Only the lines of the data holding the string "Weekend" need to be returned.
───
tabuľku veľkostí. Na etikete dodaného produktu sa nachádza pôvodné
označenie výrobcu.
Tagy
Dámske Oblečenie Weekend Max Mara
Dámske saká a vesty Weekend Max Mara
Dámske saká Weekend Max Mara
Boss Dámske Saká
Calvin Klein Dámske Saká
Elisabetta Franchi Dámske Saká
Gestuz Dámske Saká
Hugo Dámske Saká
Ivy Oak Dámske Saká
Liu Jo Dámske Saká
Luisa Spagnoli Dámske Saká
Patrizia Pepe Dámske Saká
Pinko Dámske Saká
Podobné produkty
───
> **Solution to this task**
Dámske Oblečenie Weekend Max Mara
Dámske saká a vesty Weekend Max Mara
Dámske saká Weekend Max Mara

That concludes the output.